Saved data entries
▼

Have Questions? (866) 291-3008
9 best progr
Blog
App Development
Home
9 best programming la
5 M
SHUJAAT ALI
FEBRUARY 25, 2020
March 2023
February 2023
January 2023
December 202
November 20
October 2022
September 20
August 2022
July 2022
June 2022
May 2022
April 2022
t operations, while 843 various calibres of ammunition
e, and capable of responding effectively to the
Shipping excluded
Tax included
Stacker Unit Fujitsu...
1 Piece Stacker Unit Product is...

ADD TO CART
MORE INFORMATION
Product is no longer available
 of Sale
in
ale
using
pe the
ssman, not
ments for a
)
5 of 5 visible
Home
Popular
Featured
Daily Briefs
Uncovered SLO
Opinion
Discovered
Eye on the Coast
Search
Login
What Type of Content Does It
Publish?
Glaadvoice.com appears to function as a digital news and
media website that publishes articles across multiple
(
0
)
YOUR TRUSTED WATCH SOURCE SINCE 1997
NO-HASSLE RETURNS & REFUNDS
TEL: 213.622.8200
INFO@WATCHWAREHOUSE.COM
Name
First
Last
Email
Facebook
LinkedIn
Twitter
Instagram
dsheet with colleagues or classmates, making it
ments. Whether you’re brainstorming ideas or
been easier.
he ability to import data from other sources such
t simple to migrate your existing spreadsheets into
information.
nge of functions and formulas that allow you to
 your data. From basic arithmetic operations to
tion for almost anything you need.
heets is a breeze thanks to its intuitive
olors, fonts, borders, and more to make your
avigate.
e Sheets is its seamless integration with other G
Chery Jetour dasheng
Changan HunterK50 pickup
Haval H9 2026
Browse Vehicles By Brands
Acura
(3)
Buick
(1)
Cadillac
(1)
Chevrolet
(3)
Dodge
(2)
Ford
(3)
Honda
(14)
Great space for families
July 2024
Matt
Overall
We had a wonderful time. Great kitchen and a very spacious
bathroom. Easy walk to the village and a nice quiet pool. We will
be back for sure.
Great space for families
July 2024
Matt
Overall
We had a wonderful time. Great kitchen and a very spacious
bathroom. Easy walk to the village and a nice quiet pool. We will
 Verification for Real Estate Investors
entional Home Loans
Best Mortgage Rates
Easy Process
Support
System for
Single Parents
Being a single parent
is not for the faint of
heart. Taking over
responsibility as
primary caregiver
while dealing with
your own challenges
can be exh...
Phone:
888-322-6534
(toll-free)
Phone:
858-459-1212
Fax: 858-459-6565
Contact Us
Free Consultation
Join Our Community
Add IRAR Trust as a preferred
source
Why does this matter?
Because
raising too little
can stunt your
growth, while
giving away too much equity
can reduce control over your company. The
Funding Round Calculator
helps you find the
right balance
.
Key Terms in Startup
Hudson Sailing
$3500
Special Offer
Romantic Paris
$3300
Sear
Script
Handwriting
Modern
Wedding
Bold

▲

PROBLEM TO WORK ON =>
Scan the entries above for the line containing "1 Piece Stacker Unit Product is...", and copy it and all lines after it exactly, down to and including the line containing "been easier.".

RESULT FOR THIS TASK =>
1 Piece Stacker Unit Product is...

ADD TO CART
MORE INFORMATION
Product is no longer available
 of Sale
in
ale
using
pe the
ssman, not
ments for a
)
5 of 5 visible
Home
Popular
Featured
Daily Briefs
Uncovered SLO
Opinion
Discovered
Eye on the Coast
Search
Login
What Type of Content Does It
Publish?
Glaadvoice.com appears to function as a digital news and
media website that publishes articles across multiple
(
0
)
YOUR TRUSTED WATCH SOURCE SINCE 1997
NO-HASSLE RETURNS & REFUNDS
TEL: 213.622.8200
INFO@WATCHWAREHOUSE.COM
Name
First
Last
Email
Facebook
LinkedIn
Twitter
Instagram
dsheet with colleagues or classmates, making it
ments. Whether you’re brainstorming ideas or
been easier.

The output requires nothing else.